FPÖ: Vilimsky: Präsidentin Prammer schweigt zu einsturzgefährdetem Sitzungssaal

Verzögerung der Parlamentssanierung rächt sich nun bitter

Wien (OTS) - "Mit großem Erstaunen musste ich heute den Medien entnehmen, dass der Nationalrats-Sitzungssaal wegen Einsturzgefahr des Daches bis Ende August gesperrt wurde", erklärt FPÖ-Generalsekretär NAbg. Harald Vilimsky, der sich zugleich die Frage stellt, warum dazu von Nationalratspräsidentin Prammer kein Wort zu vernehmen sei. "Man hört nichts von ihr zur dringenden Parlamentssanierung, man hört nichts über nötige Akutmaßnahmen. Es drängt sich der Verdacht auf, dass Prammer ihrer Verantwortung als Bauherrin nicht gewachsen ist", so Vilimsky.

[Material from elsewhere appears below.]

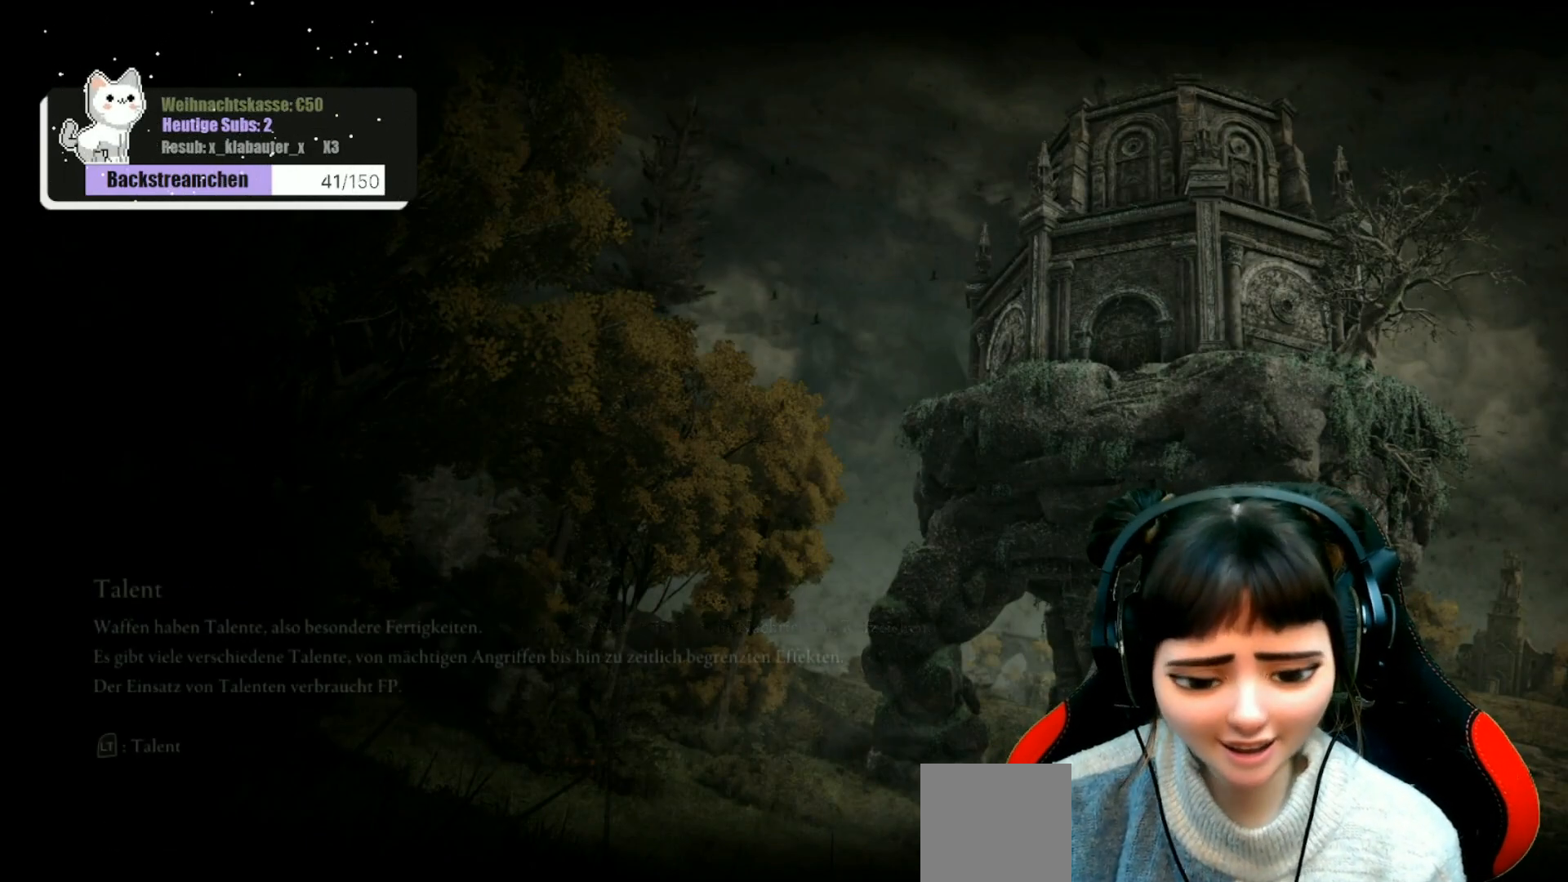
{"buttons": [], "left_stick": "center", "right_stick": "center", "events": [[217, "A", "down"], [333, "A", "up"]]}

Seit Jahren sei mittlerweile bekannt, dass das Parlament Mängel aufweise, von denen sogar eine Gefahr für Leib und Leben ausgehe. "Trotzdem bekommen wir nichts anderes präsentiert als Studien und Konzepte, die eine Gesamtsanierung von Mal zu Mal teurer machen. Das zwischendurch immer wieder nötige Flickwerk trägt ein Weiteres dazu bei, die Gesamtkosten in die Höhe zu treiben", stellt Vilimsky fest und erinnert daran, dass in dieser Angelegenheit nach einer Begehung des Parlamentsdaches durch Journalisten vor über einem Jahr auch eine Sachverhaltsdarstellung an die Staatsanwaltschaft ergangen ist. "Es steht jedoch zu befürchten, dass die Justiz auch in dieser Angelegenheit - so wie bei der sündteuren Parlaments-Homepage - ohne inhaltliche Ermittlungen einstellen wird."

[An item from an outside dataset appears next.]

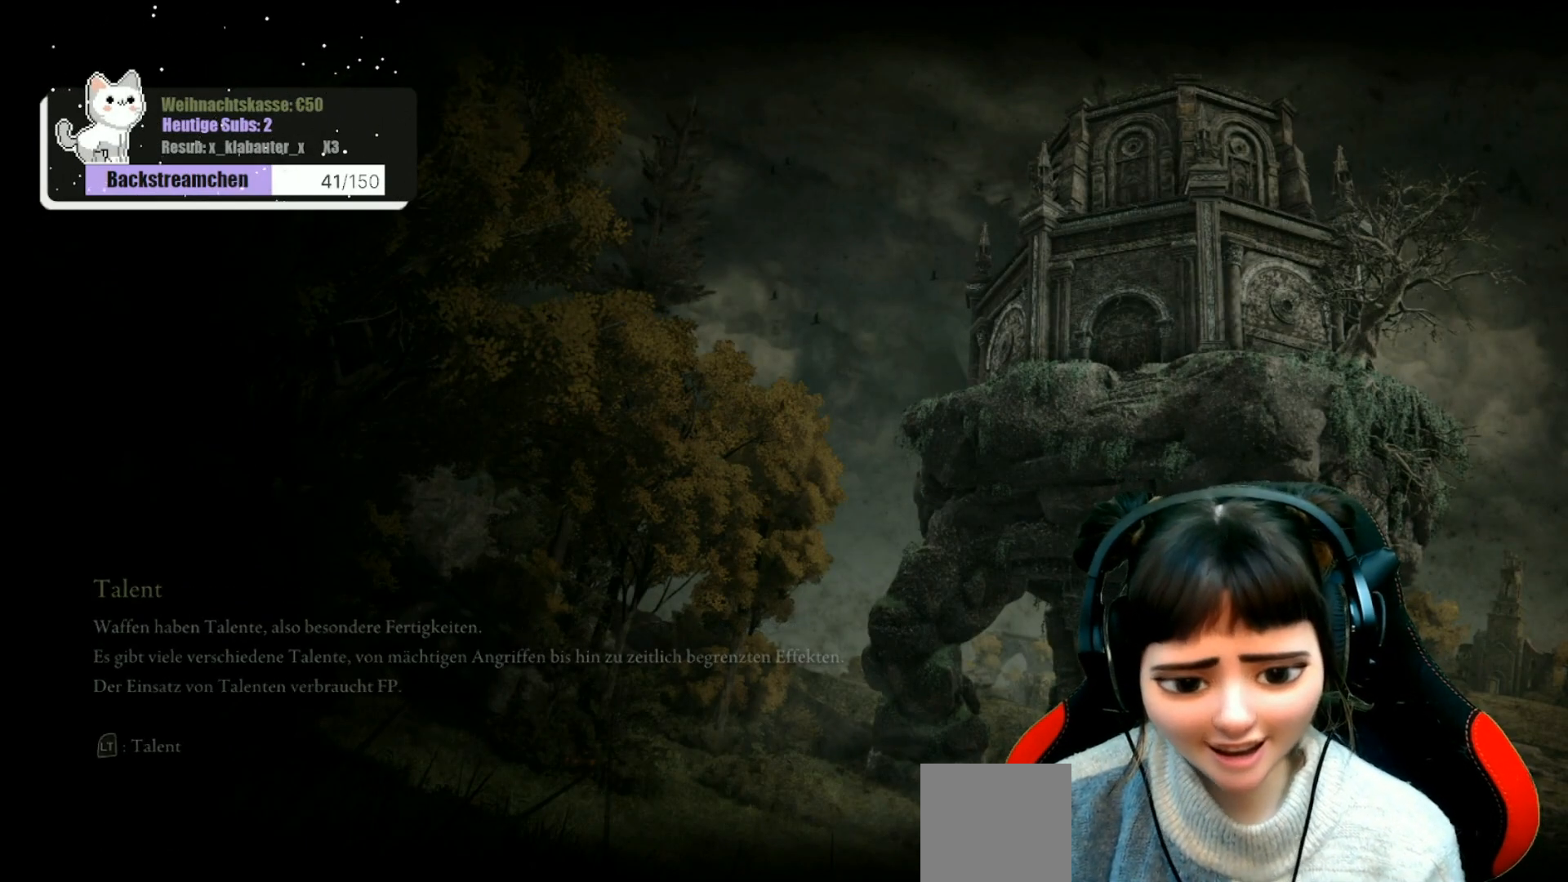
{"buttons": [], "left_stick": "center", "right_stick": "center", "events": []}
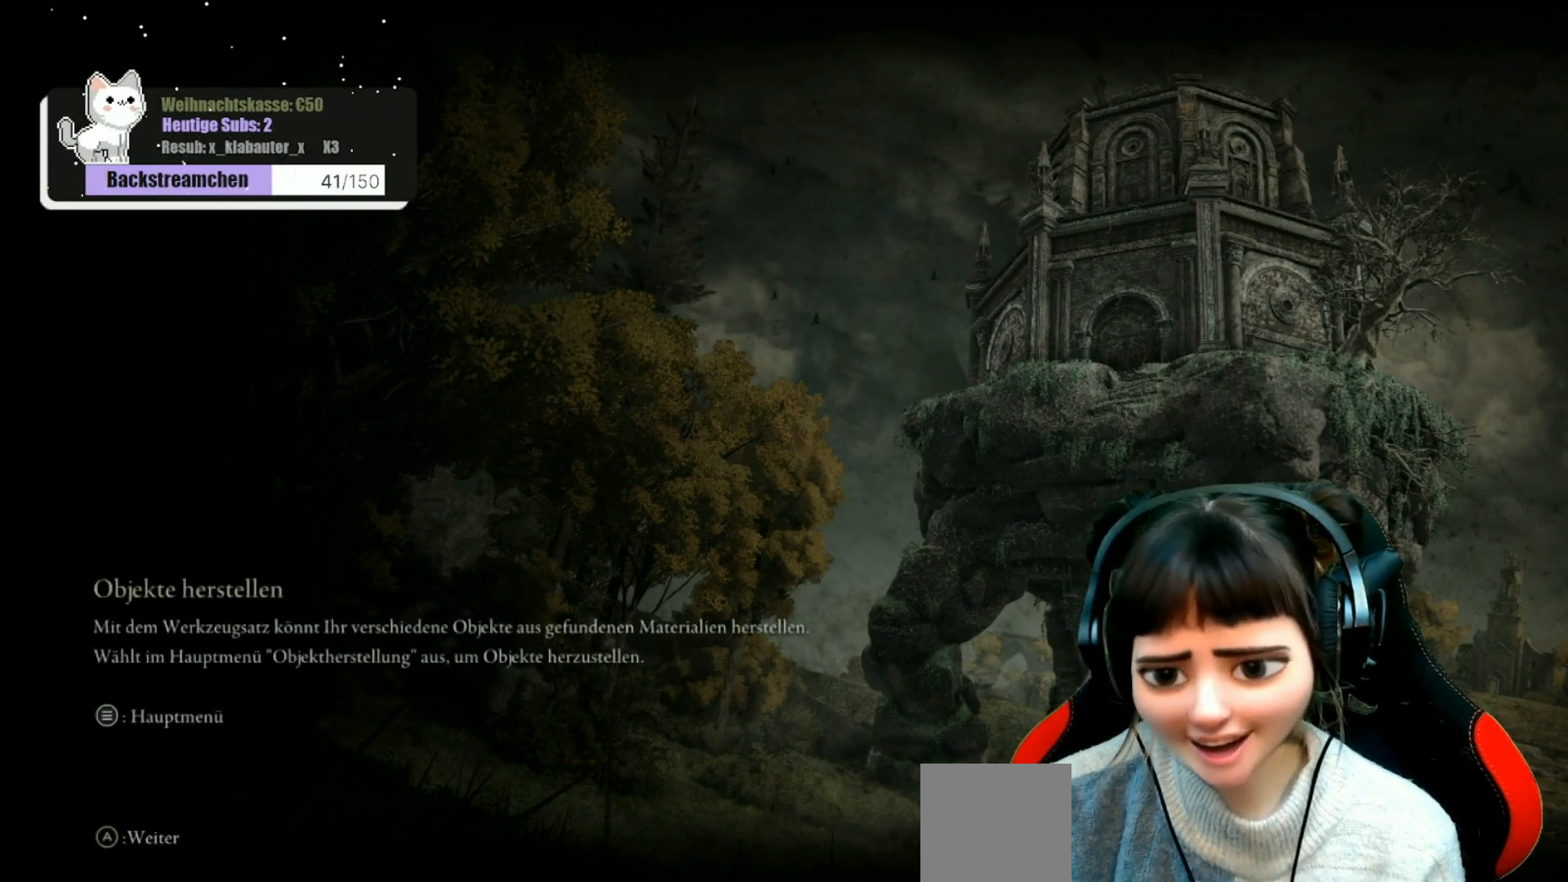
{"buttons": [], "left_stick": "center", "right_stick": "center", "events": [[33, "A", "down"], [133, "A", "up"]]}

Es bestehe der Verdacht, dass Prammer die Gesamtsanierung des Parlaments über das Ende der aktuellen Legislaturperiode hinaus verzögern wolle, so wie sie bisher nur auf Zeitgewinn aus war. "Das rächt sich allerdings, wie man nun beim Sitzungssaal feststellen muss", so Vilimsky, der von Prammer dringend eine Stellungnahme fordert, was noch alles auf das Parlament in unmittelbarer Zukunft an Akutsanierungen zukomme. Prammer müsse ebenso endlich Verhandlungen mit der Finanzministerin aufnehmen, um die für die Renovierung nötigen Budgetmittel sicherzustellen. "Auch in diese Richtung konnte ich noch keine Initiative wahrnehmen", so der FPÖ-Generalsekretär.

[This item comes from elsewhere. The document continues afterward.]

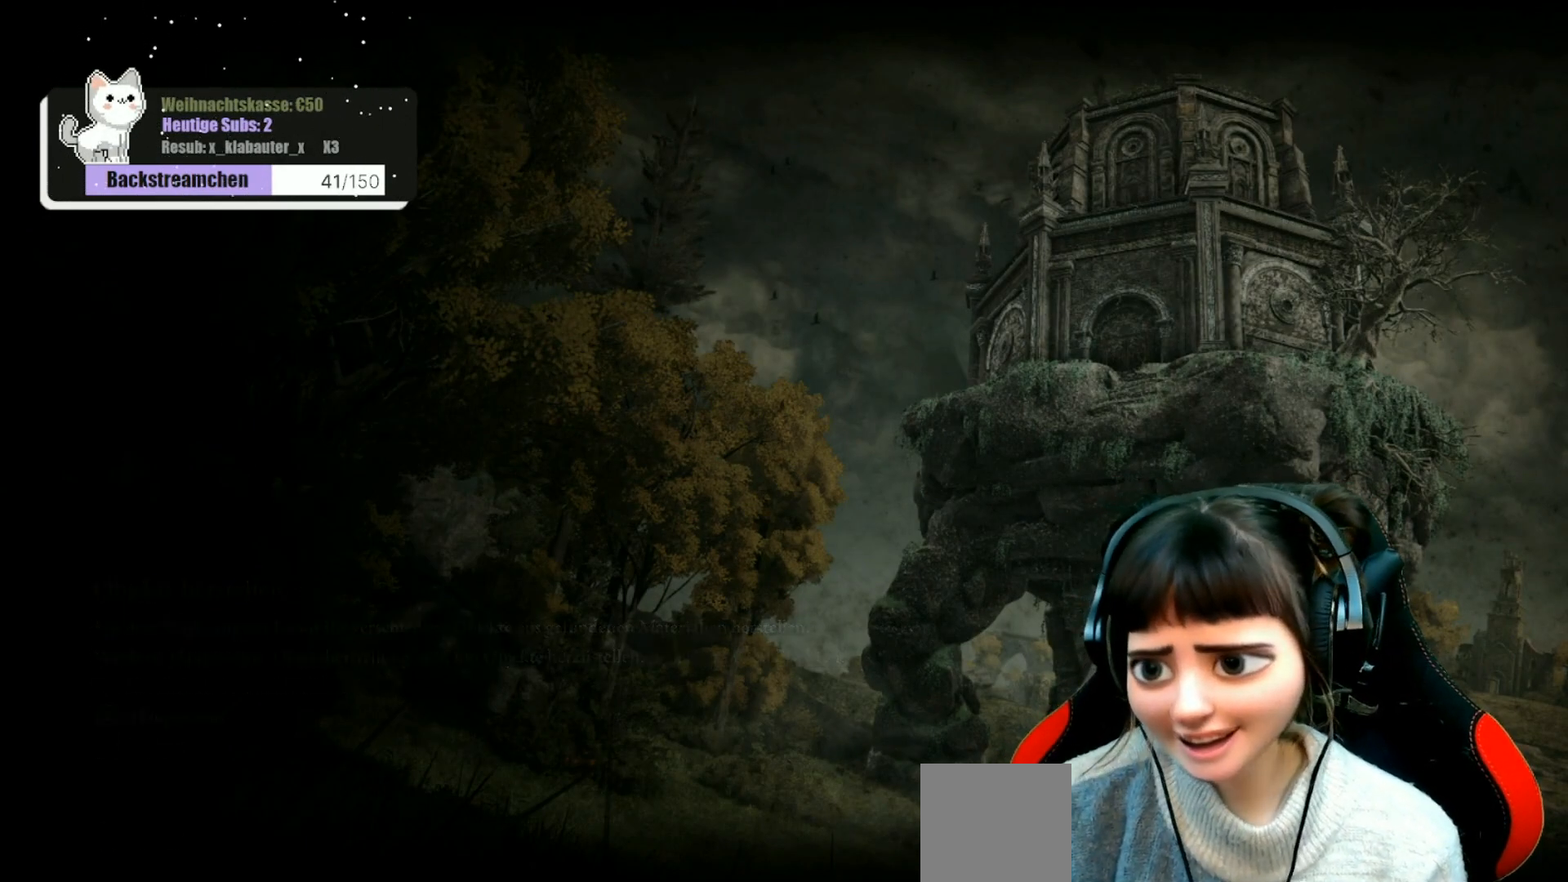
{"buttons": [], "left_stick": "center", "right_stick": "center", "events": [[433, "A", "down"], [500, "A", "up"]]}
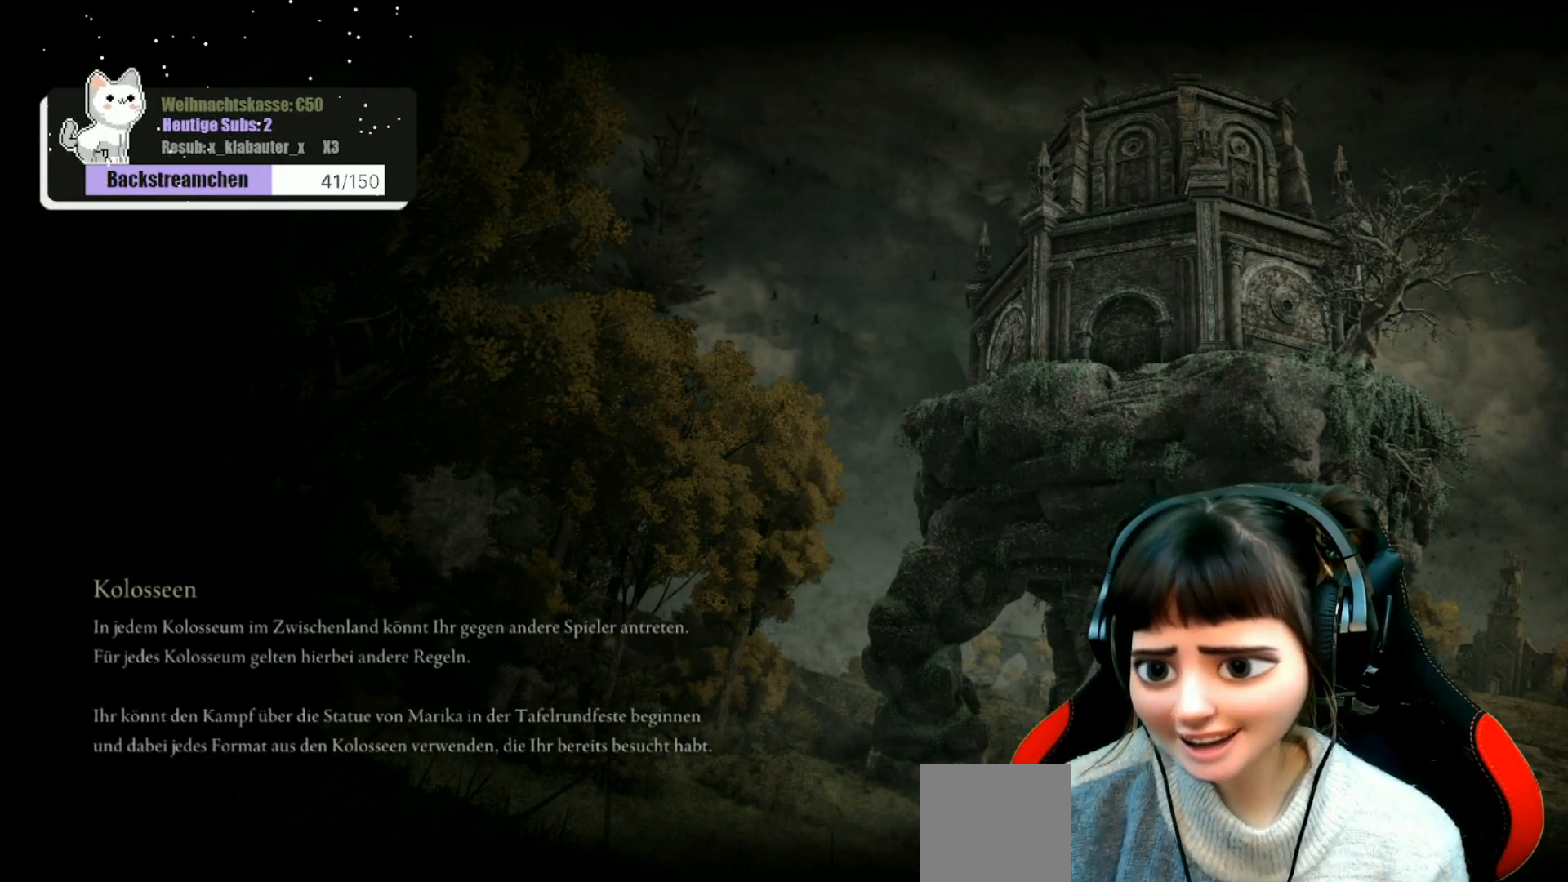
{"buttons": [], "left_stick": "center", "right_stick": "center", "events": []}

Fraglich ist für Vilimsky überdies, wo eine eventuell nötige Sondersitzung des Nationalrats stattfinden solle, wenn der Sitzungssaal gesperrt ist. Einfach in den Bundesversammlungssaal auszuweichen, erscheint ihm problematisch. "Wenn das so einfach wäre, könnte man sich ja überhaupt die Suche nach einem Ersatzquartier während der Parlamentssanierung ersparen", so Vilimsky.